Plausibly, ethics ought to be in part a practical discipline, one teaching us just how to become virtuous and avoid vice. In fact, this desideratum seems particularly fitting in the case of virtue ethics. I wonder how far ethics, and in particular virtue ethics, fulfills this.
In part, it does. I have learned some useful things from the Nicomachean Ethics about friendship. But in general, I rarely learn much that is useful for combating vice and pursuing virtue from secular philosophers, either ancient or modern. On the other hand, I learn a lot from Christian writers, both ancient and modern. These point out subtle dangers in the moral and spiritual life which I would not otherwise have noticed, and give useful advice on how to avoid these dangers and progress in virtue.

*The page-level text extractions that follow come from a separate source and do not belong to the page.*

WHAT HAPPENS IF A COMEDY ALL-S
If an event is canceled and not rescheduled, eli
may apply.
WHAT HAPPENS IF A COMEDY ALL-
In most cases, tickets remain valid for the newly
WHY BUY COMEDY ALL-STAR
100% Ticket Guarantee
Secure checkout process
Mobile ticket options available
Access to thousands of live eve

In part this is because many of the Christian writers are people who can draw on a rich experience of helping others, such as penitents, parishioners or spiritual directees, grow morally. This is a rich fund of data about the moral life which the secular philosopher has typically been completely bereft of. It seems clear that the secular moral philosopher who wishes to take seriously the therapeutic aspect of philosophy must study this fund of data.
But I also wonder if there isn't another reason for why secular ethics is only helpful to a point, a point that does not do much for one. For, ultimately, among fallen humans, moral progress is the work of the Holy Spirit, and in the moral life we contend not merely against what is human but also against the subtle intellects of demons.